▶ _Work to complete_:
Lines with "Right": report how many there are in the listing below, giving the number and nothing else.

▶ _Source material_:
+ + + + + + +

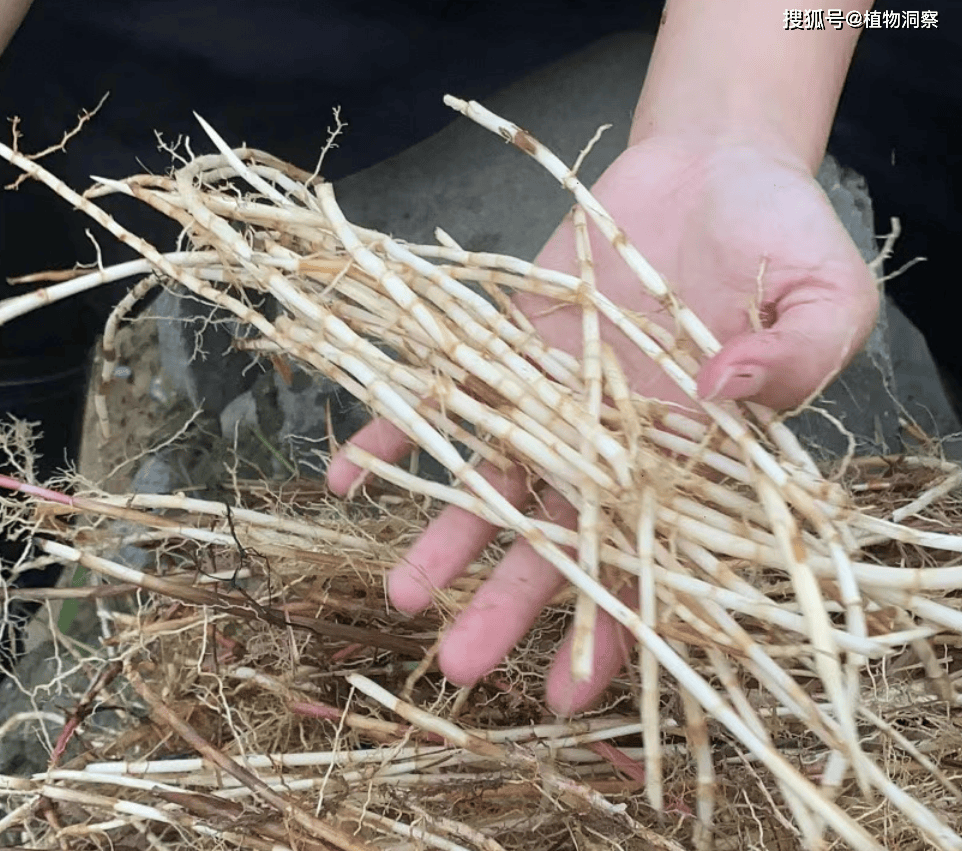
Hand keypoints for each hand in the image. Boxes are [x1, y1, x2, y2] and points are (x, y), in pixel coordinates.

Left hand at [327, 136, 878, 712]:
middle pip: (555, 535)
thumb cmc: (781, 233)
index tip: (566, 690)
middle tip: (457, 666)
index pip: (649, 559)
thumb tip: (724, 394)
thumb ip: (795, 355)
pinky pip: (446, 391)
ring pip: (494, 477)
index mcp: (692, 454)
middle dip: (507, 601)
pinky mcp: (509, 342)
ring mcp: (553, 395)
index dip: (612, 626)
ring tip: (401, 593)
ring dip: (445, 535)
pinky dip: (395, 428)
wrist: (711, 167)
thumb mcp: (824, 293)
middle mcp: (611, 440)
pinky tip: (345, 473)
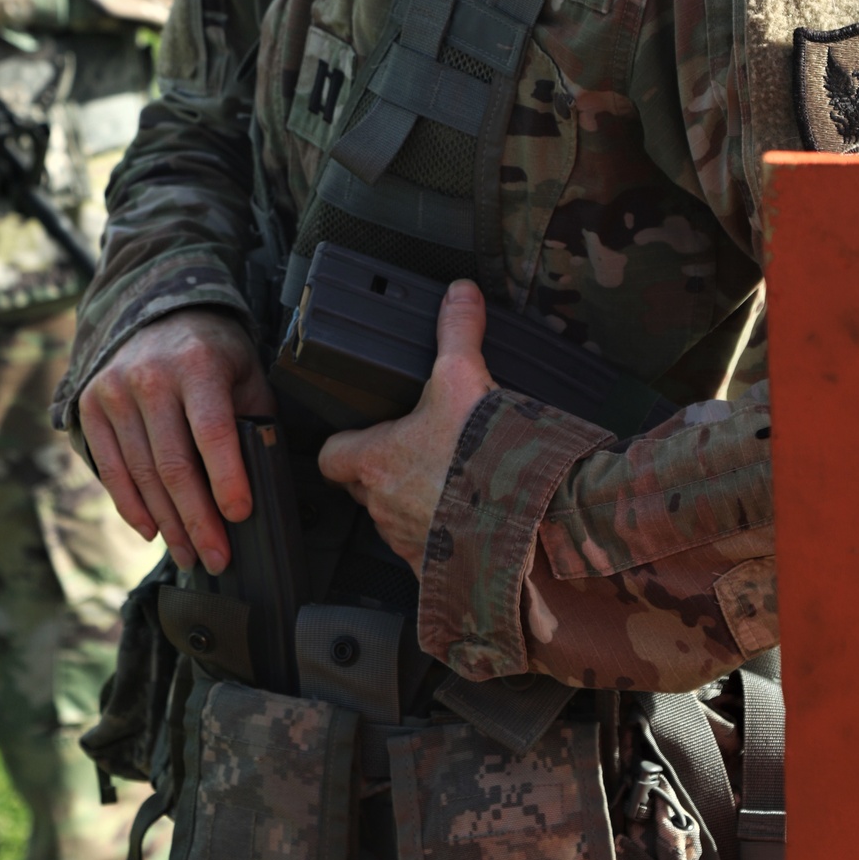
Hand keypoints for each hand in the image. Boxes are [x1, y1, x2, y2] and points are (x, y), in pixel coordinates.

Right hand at [78, 308, 274, 573]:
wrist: (156, 311)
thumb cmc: (213, 352)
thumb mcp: (245, 372)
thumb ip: (253, 419)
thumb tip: (265, 481)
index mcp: (197, 365)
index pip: (213, 432)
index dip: (227, 479)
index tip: (241, 516)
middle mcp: (150, 377)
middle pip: (174, 465)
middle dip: (198, 520)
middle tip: (217, 558)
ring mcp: (114, 392)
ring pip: (143, 474)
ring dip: (168, 524)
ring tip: (190, 553)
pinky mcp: (91, 406)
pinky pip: (111, 470)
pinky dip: (132, 507)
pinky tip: (153, 531)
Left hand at [319, 281, 493, 569]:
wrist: (527, 520)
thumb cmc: (483, 454)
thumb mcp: (465, 376)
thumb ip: (457, 331)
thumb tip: (459, 292)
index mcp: (375, 459)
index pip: (331, 455)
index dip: (343, 443)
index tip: (358, 433)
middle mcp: (383, 505)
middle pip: (364, 487)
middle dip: (384, 472)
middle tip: (415, 451)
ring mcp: (408, 540)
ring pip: (396, 520)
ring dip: (415, 503)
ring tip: (449, 482)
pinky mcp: (439, 568)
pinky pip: (429, 553)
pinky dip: (444, 537)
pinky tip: (471, 519)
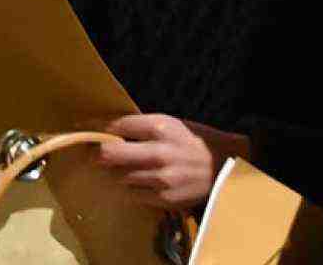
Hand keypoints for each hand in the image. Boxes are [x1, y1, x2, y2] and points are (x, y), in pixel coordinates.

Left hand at [92, 114, 250, 209]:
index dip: (104, 130)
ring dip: (116, 173)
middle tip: (98, 155)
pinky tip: (138, 183)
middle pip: (111, 154)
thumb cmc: (194, 141)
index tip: (99, 133)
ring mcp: (160, 178)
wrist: (224, 166)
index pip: (118, 127)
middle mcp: (158, 152)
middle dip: (101, 154)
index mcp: (160, 128)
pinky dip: (130, 189)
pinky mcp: (164, 198)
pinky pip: (133, 195)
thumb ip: (142, 127)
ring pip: (119, 176)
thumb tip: (110, 131)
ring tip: (122, 169)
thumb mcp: (171, 124)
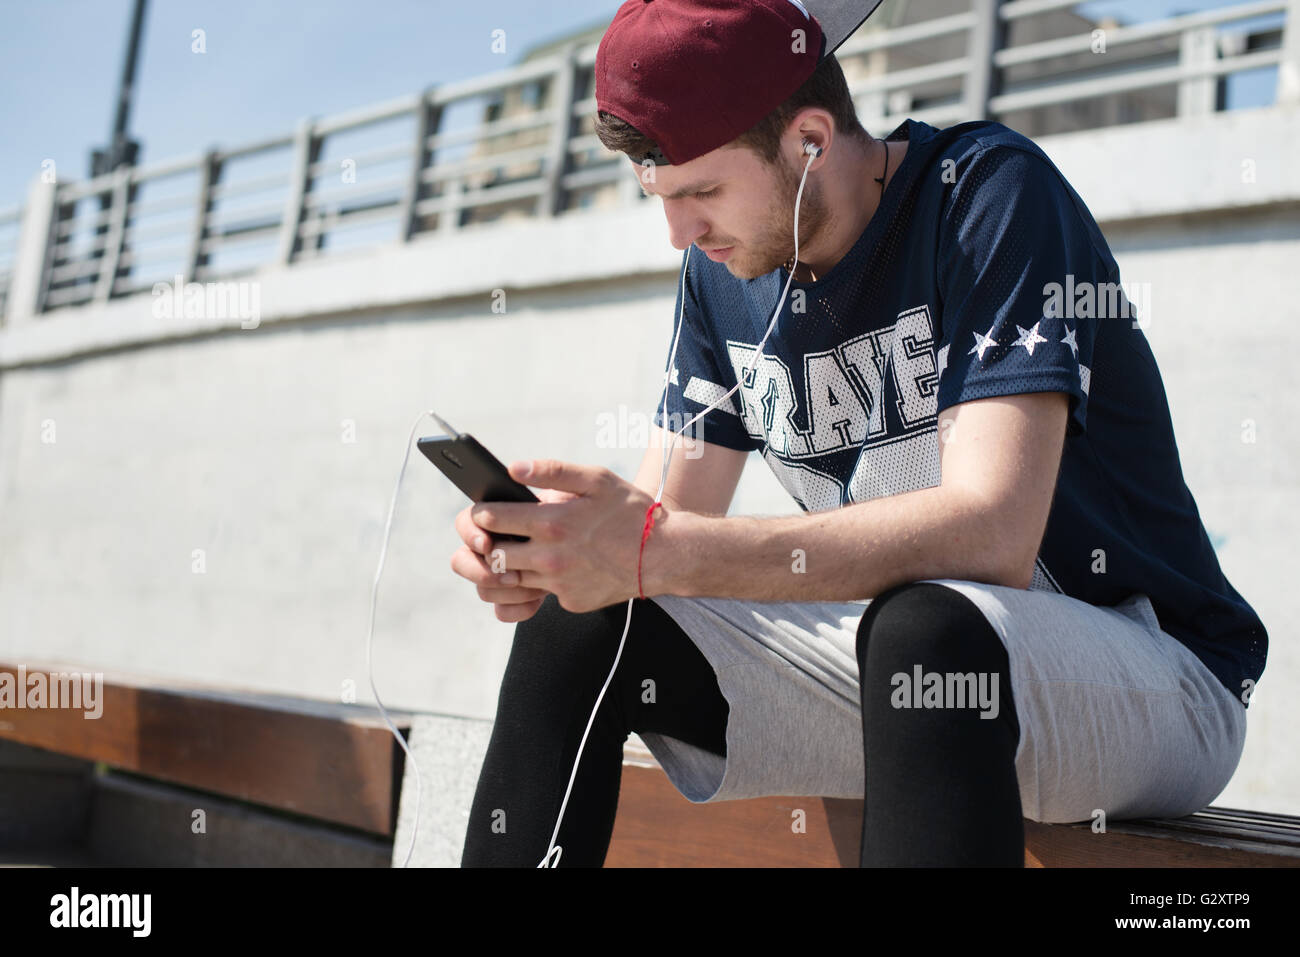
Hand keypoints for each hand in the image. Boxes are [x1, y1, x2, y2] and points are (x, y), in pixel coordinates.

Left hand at [464, 459, 667, 613]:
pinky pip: (542, 594)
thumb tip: (513, 467)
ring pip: (510, 580)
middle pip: (493, 555)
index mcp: (552, 522)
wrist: (665, 555)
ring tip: (515, 551)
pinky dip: (541, 582)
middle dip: (487, 544)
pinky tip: (554, 567)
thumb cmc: (630, 511)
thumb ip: (552, 470)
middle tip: (491, 536)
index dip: (480, 515)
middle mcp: (550, 557)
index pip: (492, 520)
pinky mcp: (570, 602)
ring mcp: (560, 584)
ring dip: (505, 567)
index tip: (482, 513)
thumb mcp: (596, 480)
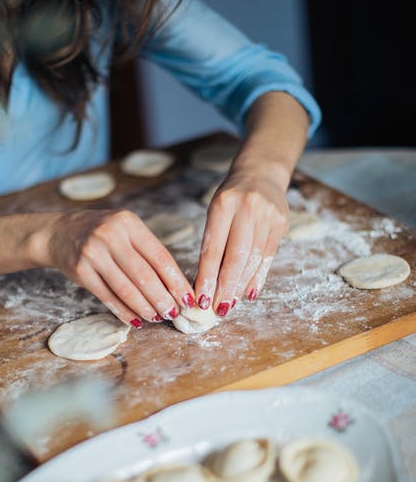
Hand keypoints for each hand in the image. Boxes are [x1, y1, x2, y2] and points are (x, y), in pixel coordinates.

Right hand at [38, 208, 195, 326]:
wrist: (59, 233)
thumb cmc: (102, 235)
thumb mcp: (125, 231)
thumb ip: (146, 252)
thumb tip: (175, 286)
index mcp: (129, 223)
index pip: (159, 256)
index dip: (176, 281)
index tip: (188, 298)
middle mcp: (111, 235)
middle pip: (144, 275)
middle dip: (163, 298)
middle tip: (174, 313)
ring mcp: (93, 253)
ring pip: (126, 289)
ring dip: (145, 308)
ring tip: (157, 317)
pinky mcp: (80, 271)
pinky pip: (107, 297)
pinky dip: (123, 311)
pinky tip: (135, 320)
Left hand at [194, 167, 288, 314]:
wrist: (262, 173)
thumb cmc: (231, 198)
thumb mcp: (216, 212)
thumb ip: (213, 243)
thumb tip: (206, 283)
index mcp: (223, 204)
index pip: (213, 248)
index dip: (207, 277)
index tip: (201, 298)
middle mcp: (247, 209)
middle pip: (236, 257)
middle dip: (225, 287)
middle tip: (217, 308)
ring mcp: (267, 216)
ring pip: (253, 260)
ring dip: (240, 286)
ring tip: (230, 304)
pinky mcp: (281, 224)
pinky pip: (268, 257)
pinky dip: (257, 278)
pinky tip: (249, 294)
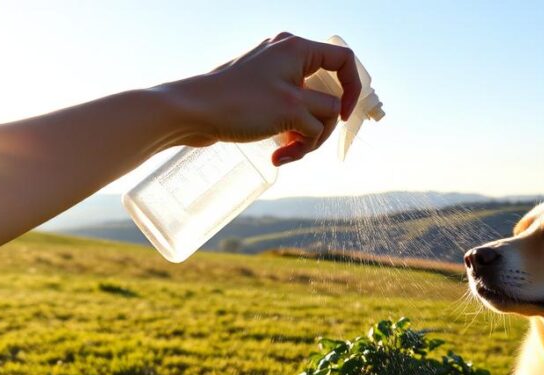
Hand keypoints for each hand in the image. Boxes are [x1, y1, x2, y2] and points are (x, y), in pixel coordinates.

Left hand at [165, 32, 361, 165]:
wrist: (191, 113)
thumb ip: (324, 112)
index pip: (343, 60)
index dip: (352, 90)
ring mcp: (274, 79)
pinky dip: (288, 137)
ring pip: (309, 112)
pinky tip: (277, 155)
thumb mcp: (293, 109)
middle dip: (319, 128)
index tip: (342, 118)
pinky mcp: (263, 98)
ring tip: (285, 156)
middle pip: (327, 96)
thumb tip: (333, 117)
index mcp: (297, 49)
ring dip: (303, 138)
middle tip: (305, 145)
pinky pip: (290, 118)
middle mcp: (287, 59)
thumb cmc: (239, 104)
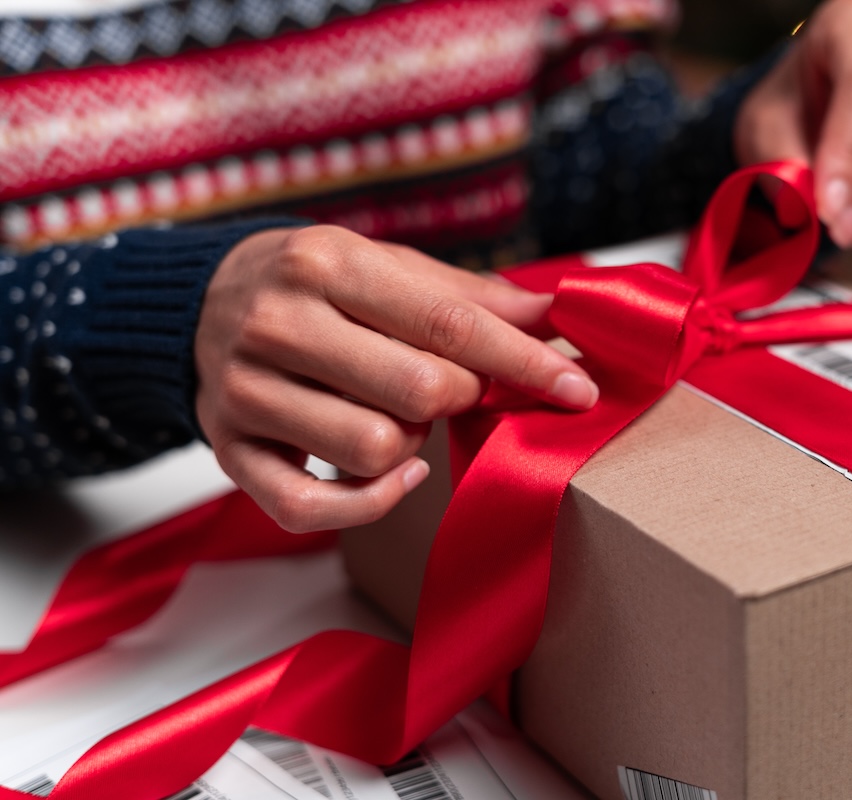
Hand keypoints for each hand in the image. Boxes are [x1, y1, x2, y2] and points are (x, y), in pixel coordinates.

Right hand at [195, 226, 597, 532]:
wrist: (199, 302)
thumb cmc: (319, 286)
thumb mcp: (389, 266)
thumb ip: (471, 297)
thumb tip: (555, 317)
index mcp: (326, 264)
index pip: (448, 325)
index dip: (524, 361)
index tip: (578, 389)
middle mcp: (277, 323)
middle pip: (419, 392)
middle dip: (459, 397)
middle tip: (451, 386)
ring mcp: (245, 393)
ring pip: (374, 450)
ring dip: (410, 443)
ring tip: (393, 413)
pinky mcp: (230, 453)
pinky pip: (312, 509)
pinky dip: (369, 503)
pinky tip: (394, 471)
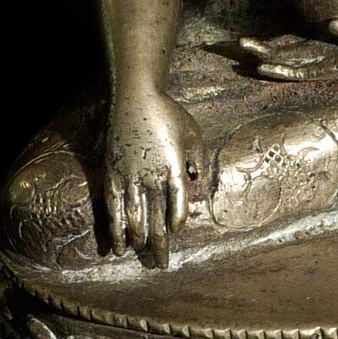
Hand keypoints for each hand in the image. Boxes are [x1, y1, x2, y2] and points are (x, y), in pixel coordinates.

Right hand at [104, 91, 204, 267]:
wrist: (136, 99)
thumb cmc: (170, 115)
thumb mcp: (194, 134)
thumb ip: (198, 159)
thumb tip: (197, 180)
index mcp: (174, 168)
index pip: (177, 205)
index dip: (177, 223)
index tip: (176, 232)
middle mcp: (151, 177)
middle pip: (155, 220)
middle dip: (159, 246)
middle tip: (161, 266)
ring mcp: (129, 178)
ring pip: (134, 219)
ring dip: (139, 241)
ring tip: (143, 256)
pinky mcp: (112, 175)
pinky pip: (114, 210)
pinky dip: (116, 230)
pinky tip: (119, 246)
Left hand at [240, 35, 337, 80]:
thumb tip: (331, 25)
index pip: (310, 71)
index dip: (286, 70)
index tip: (263, 67)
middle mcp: (334, 58)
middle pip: (294, 61)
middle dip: (267, 56)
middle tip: (242, 47)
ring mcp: (332, 46)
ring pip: (294, 51)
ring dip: (270, 49)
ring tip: (243, 42)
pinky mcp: (333, 33)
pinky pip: (304, 37)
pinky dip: (284, 38)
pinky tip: (266, 38)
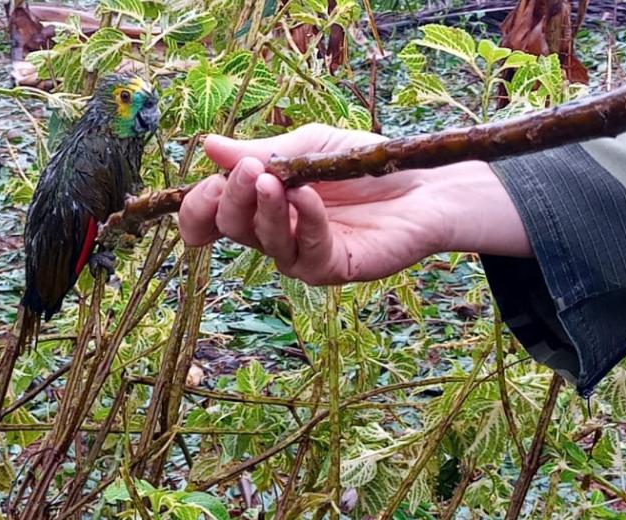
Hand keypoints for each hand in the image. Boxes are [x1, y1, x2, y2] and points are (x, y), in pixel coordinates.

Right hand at [179, 124, 530, 284]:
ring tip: (272, 180)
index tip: (213, 179)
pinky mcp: (330, 268)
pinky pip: (308, 251)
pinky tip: (310, 195)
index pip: (215, 213)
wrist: (423, 183)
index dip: (203, 203)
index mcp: (262, 203)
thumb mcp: (308, 147)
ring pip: (265, 241)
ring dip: (265, 209)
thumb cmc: (363, 164)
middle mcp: (275, 233)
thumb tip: (209, 145)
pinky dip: (307, 220)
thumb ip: (262, 151)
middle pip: (233, 226)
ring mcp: (300, 255)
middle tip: (250, 170)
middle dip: (234, 198)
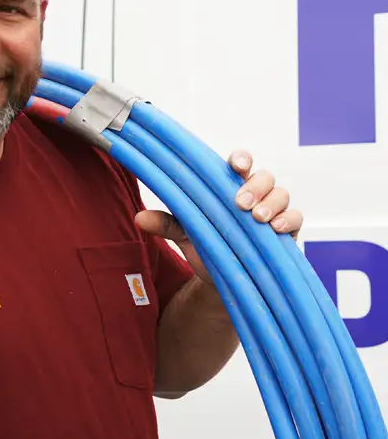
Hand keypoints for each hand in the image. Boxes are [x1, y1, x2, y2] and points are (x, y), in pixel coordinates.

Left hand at [134, 150, 303, 284]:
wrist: (220, 279)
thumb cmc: (205, 245)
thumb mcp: (183, 234)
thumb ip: (166, 223)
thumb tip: (140, 218)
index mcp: (228, 188)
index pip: (239, 165)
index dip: (241, 159)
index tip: (236, 164)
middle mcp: (253, 195)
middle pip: (264, 176)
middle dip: (255, 186)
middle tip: (241, 202)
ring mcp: (272, 212)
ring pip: (282, 194)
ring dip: (272, 203)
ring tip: (258, 217)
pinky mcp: (286, 233)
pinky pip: (297, 218)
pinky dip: (290, 220)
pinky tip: (277, 229)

+ + + + + + +

▶ _Completed task_:
5